Lets see how it does on a more complicated maze:
Yup, it still seems to spread itself out pretty well over the map.
At this point of the exploration, I got an idea. If this is spreading over the map, then perhaps it also helps fix the problem that the first idea had, which was that it was sicking in a single point. Lets see how that performs.
Yup, it seemed to work, perhaps even better than without the pull towards the end.
At this point, lets stop to see some more measurable progress. How far have we come? The following measurements are the number of steps it took to go through the more complicated maze given the following techniques. ”Push” is going away from where we started, Pull is being pulled towards the endpoint.

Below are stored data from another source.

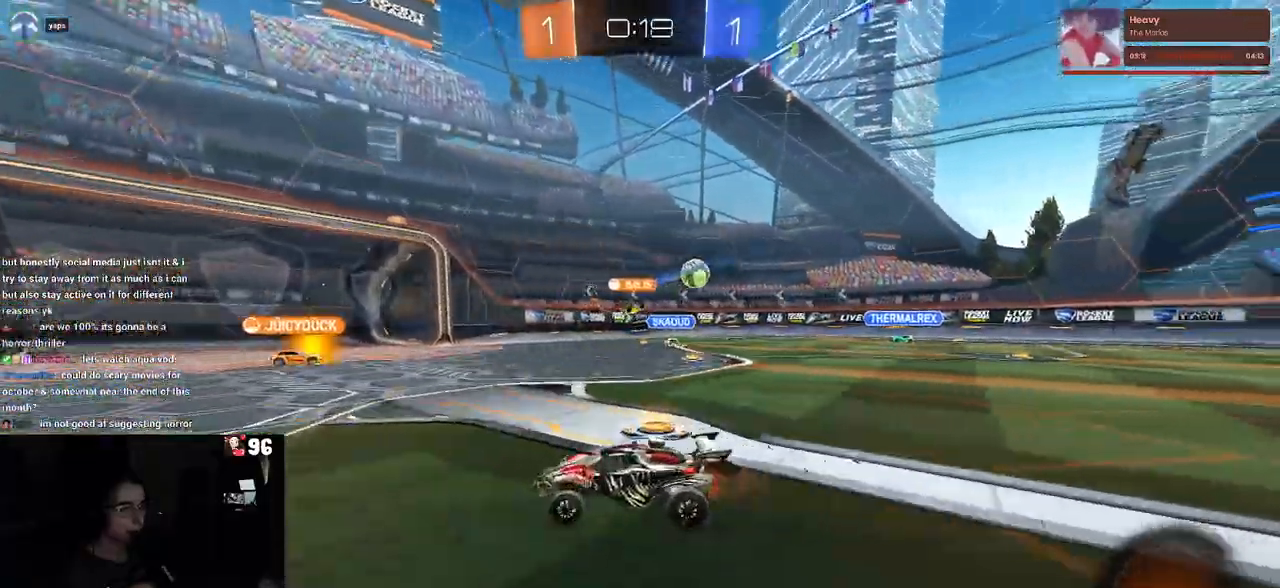
{"buttons": ["R2"], "left_stick": "right", "right_stick": "center", "events": [[200, "left_stick", "center"], [367, "left_stick", "right"]]}
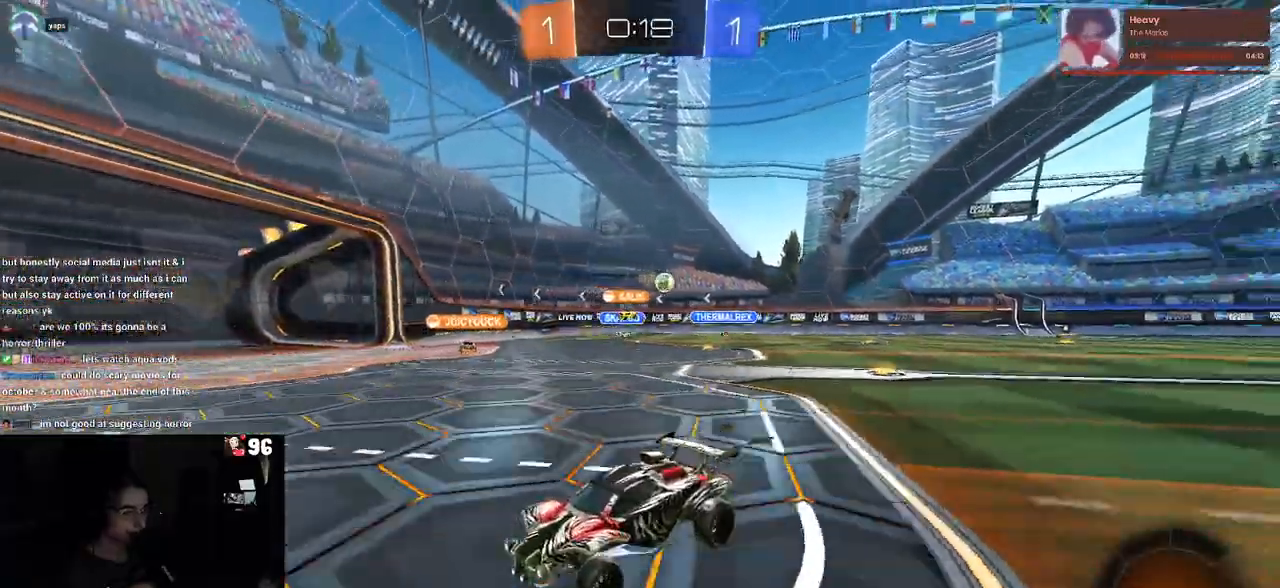
{"buttons": ["R2"], "left_stick": "right", "right_stick": "center", "events": [[317, "SQUARE", "down"], [433, "SQUARE", "up"]]}
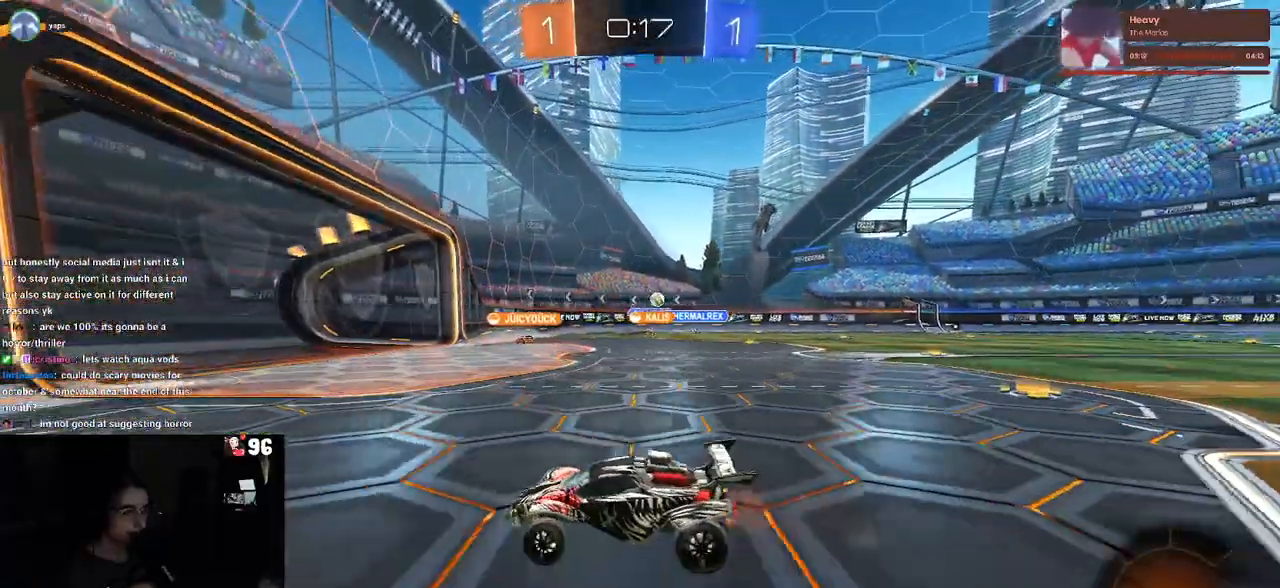
{"buttons": ["R2"], "left_stick": "center", "right_stick": "center", "events": [[300, "left_stick", "center"]]}
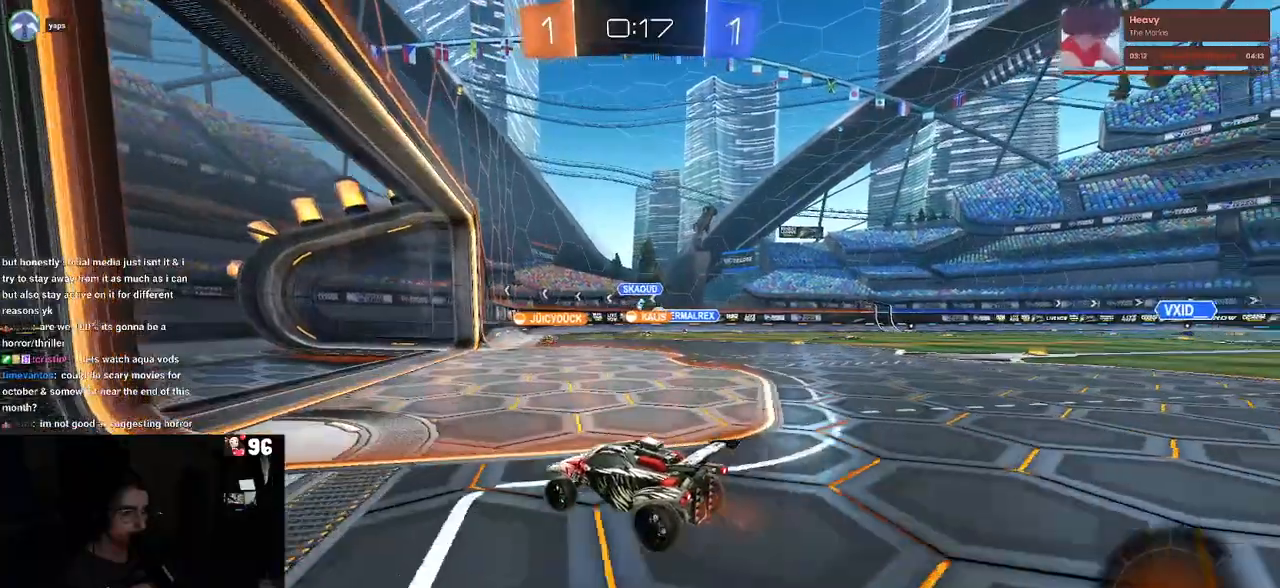
{"buttons": ["R2"], "left_stick": "right", "right_stick": "center", "events": [[250, "left_stick", "right"]]}
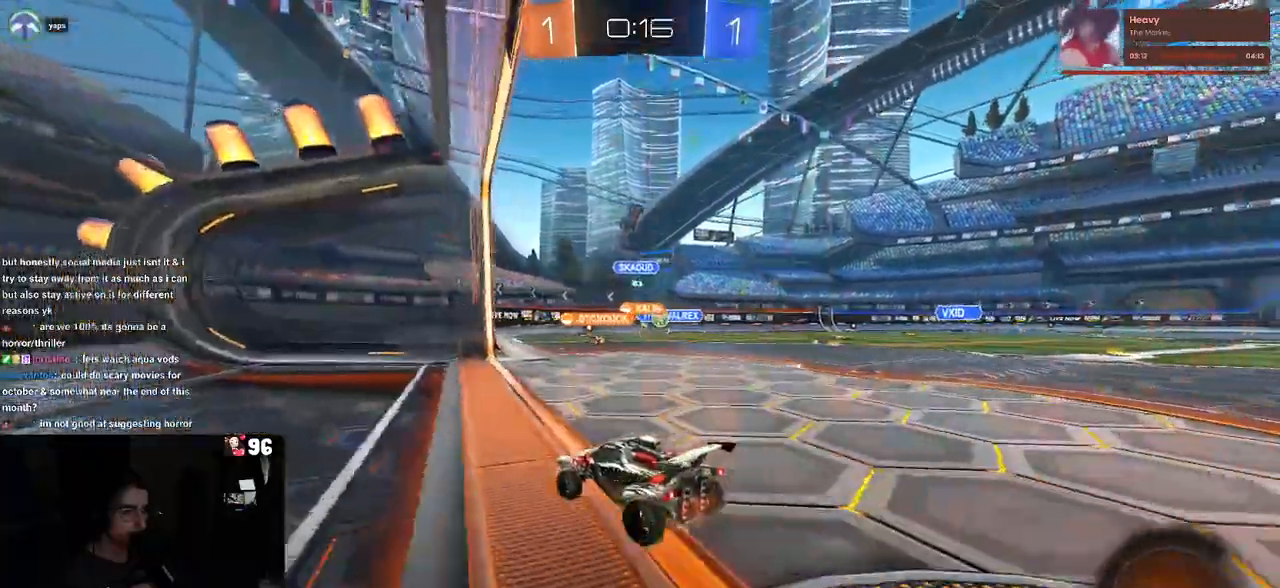
{"buttons": ["R2"], "left_stick": "center", "right_stick": "center", "events": [[133, "left_stick", "center"], [233, "left_stick", "right"], [383, "left_stick", "center"]]}
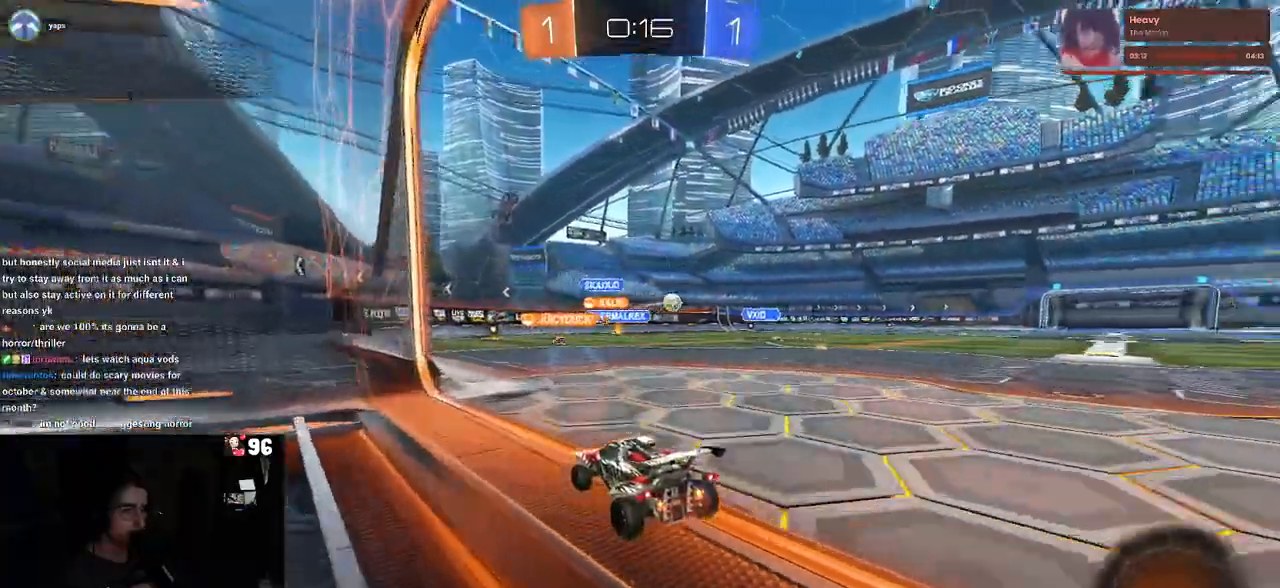
{"buttons": ["R1", "R2"], "left_stick": "center", "right_stick": "center", "events": [[133, "left_stick", "right"], [283, "left_stick", "center"], [300, "R1", "down"]]}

Here we can see that combining push and pull gives a median time of less than 100,000 steps. Considering that the perfect path is 2700, this is still not great, as it is around 35 times longer, but it is now over 100 times better, and usable in certain circumstances. So I will stop trying to improve it, and instead reflect a little.
I will let you in on one of the inspirations for this project. Flies. You have probably seen various flies running into a window, thinking that they are going outside. Now, I have observed houseflies, blue-bottom flies, moths, and even a hummingbird try to get outside through a window that was either closed, or partially open. For them, this situation is similar to our robot walking in the maze, as they don’t know that there is anything blocking them until they run into it.
The animals have different strategies for getting through the window. Some, like the hummingbird and the blue-bottom flies, seem intent on flying strait at the closed window, seemly disregarding its existence, and so they get nowhere. The moths tend to run into the window, crawl around on the window for awhile, and sometimes find their way out. But usually they just hole up in a corner. By far the most successful strategy I have seen is the housefly’s. It runs into the window, goes back in a random direction for some apparently random around of time, and then gets lured back to the brightest light source around. Then it flies at it again. This way, it hits a different spot of the window each time, and so the chance it has of getting out each time is roughly proportional to the area of the window that is open. It can even get away from the window entirely, to a different open window or door, if it is close enough and bright enough. This is how I realized that random, but directed efforts may be the best strategy for navigating in a area where you don’t know where obstacles are.
So if you choose to try to improve this method, you can add new weights, originating from new ideas, or new techniques altogether. But remember the housefly, and try to learn from it.
In case you were wondering about the AI competition, my long distance movement code was one of the best, at least in my mind. The rest of my code was not so great, so I did poorly in the competition. But I did much better on the type of maps where this long distance movement was needed. So that is some evidence that in this computationally constrained world, this general strategy actually does quite well.
Full code to generate the images is on github. This code is not really meant to be looked at, but you still can if you want.